Eine gute Tat, die später zum Problem werden kann

Sie hatten es nur gut gemeint. Das Ehepaar Blumer zog nach der Pensionierung in eine Alterswohnung und vermachte ihr Haus Tochter Sarah, die schon seit langem ein Eigenheim für ihre Familie suchte. Sohn Valentin hatte damals nichts erhalten. Für alle war dies so weit in Ordnung. Bis der letzte Elternteil 18 Jahre später starb und Sarah mit einem riesigen finanziellen Problem konfrontiert wurde. Im Rahmen der definitiven Erbteilung schuldete sie ihrem Bruder Valentin nämlich plötzlich eine sechsstellige Summe Geld.
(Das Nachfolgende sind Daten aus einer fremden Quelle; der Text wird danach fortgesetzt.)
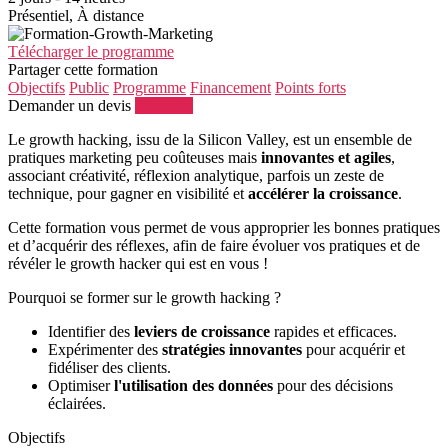
Présentiel, À distance
Télécharger le programme
Partager cette formation
Objectifs
Public
Programme
Financement
Points forts
Demander un devis
S'inscrire
Le growth hacking, issu de la Silicon Valley, est un ensemble de
pratiques marketing peu coûteuses mais
innovantes et agiles
,
associant créativité, réflexion analytique, parfois un zeste de
technique, pour gagner en visibilité et
accélérer la croissance
.
Cette formation vous permet de vous approprier les bonnes pratiques
et d’acquérir des réflexes, afin de faire évoluer vos pratiques et de
révéler le growth hacker qui est en vous !
Pourquoi se former sur le growth hacking ?
Identifier des
leviers de croissance
rapides et efficaces.
Expérimenter des
stratégies innovantes
pour acquérir et
fidéliser des clients.
Optimiser
l'utilisation des données
pour des décisions
éclairées.
Objectifs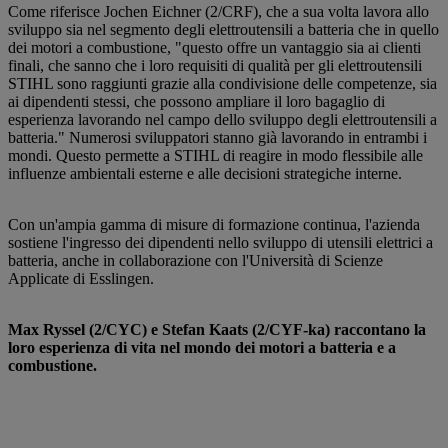
Come riferisce Jochen Eichner (2/CRF), che a sua volta lavora allo
sviluppo sia nel segmento degli elettroutensili a batteria che in quello
dei motori a combustione, "questo offre un vantaggio sia ai clienti
finali, che sanno che i loro requisiti di qualità per gli elettroutensili
STIHL sono raggiunti grazie alla condivisione delle competenze, sia
ai dipendenti stessi, che possono ampliare il loro bagaglio di
esperienza lavorando nel campo dello sviluppo degli elettroutensili a
batteria." Numerosi sviluppatori stanno già lavorando in entrambi i
mondi. Questo permette a STIHL di reagire in modo flessibile alle
influenze ambientali esterne e alle decisioni strategiche interne.
Con un'ampia gamma di misure di formazione continua, l'azienda
sostiene l'ingresso dei dipendenti nello sviluppo di utensili elettrici a
batteria, anche in collaborazione con l'Università di Scienze
Applicate di Esslingen.
Max Ryssel (2/CYC) e Stefan Kaats (2/CYF-ka) raccontano la
loro esperienza di vita nel mondo dei motori a batteria e a
combustione.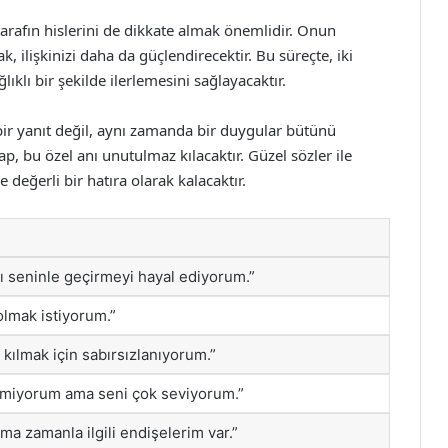
 tarafın hislerini de dikkate almak önemlidir. Onun
 ilişkinizi daha da güçlendirecektir. Bu süreçte, iki
ğlıklı bir şekilde ilerlemesini sağlayacaktır.
a bir yanıt değil, aynı zamanda bir duygular bütünü
vap, bu özel anı unutulmaz kılacaktır. Güzel sözler ile
de değerli bir hatıra olarak kalacaktır.
nı seninle geçirmeyi hayal ediyorum.”
lmak istiyorum.”
kılmak için sabırsızlanıyorum.”
etmiyorum ama seni çok seviyorum.”
ama zamanla ilgili endişelerim var.”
Weil eine Immobilie im Nachlass meist mit Abstand den grössten Posten des Vermögens bildet, gibt es oft Probleme, wenn die Liegenschaft nur an einen von mehreren Nachkommen geht. Denn laut Gesetz erben Kinder immer zu gleichen Teilen – weshalb es auch die sogenannte Ausgleichspflicht gibt. Für Sarah sieht die Rechnung so aus: Der heutige Wert des Hauses liegt bei 900’000 Franken, das vererbte Vermögen der Eltern beträgt 100’000 Franken. Beide Kinder haben ein Anrecht auf die Hälfte des gesamten Erbes – also je 500’000 Franken. Für Sarah bedeutet dies, dass sie Valentin 400’000 Franken schuldet. Geld, das sie nicht hat, da ihr Erbanteil grösstenteils im Haus steckt und nicht in Cash vorhanden ist.

Gerade wer seine Immobilie noch zu Lebzeiten einem von mehreren Kindern überträgt, sollte sich der Problematik bewusst sein – nur schon, um späteren Streit zwischen den Kindern zu vermeiden. Etwas abfedern könnte man das Problem für das Kind, das die Liegenschaft erbt, indem man es teilweise von der Ausgleichspflicht befreit. Dabei dürfen aber die gesetzlichen Pflichtteile nicht verletzt werden. Dieser liegt in Valentins Fall bei 25 Prozent des Gesamterbes – also 250’000 Franken. Dann müsste Sarah ihm nur noch 150’000 Franken auszahlen. Ob diese Lösung fair ist, steht natürlich wieder auf einem ganz anderen Blatt.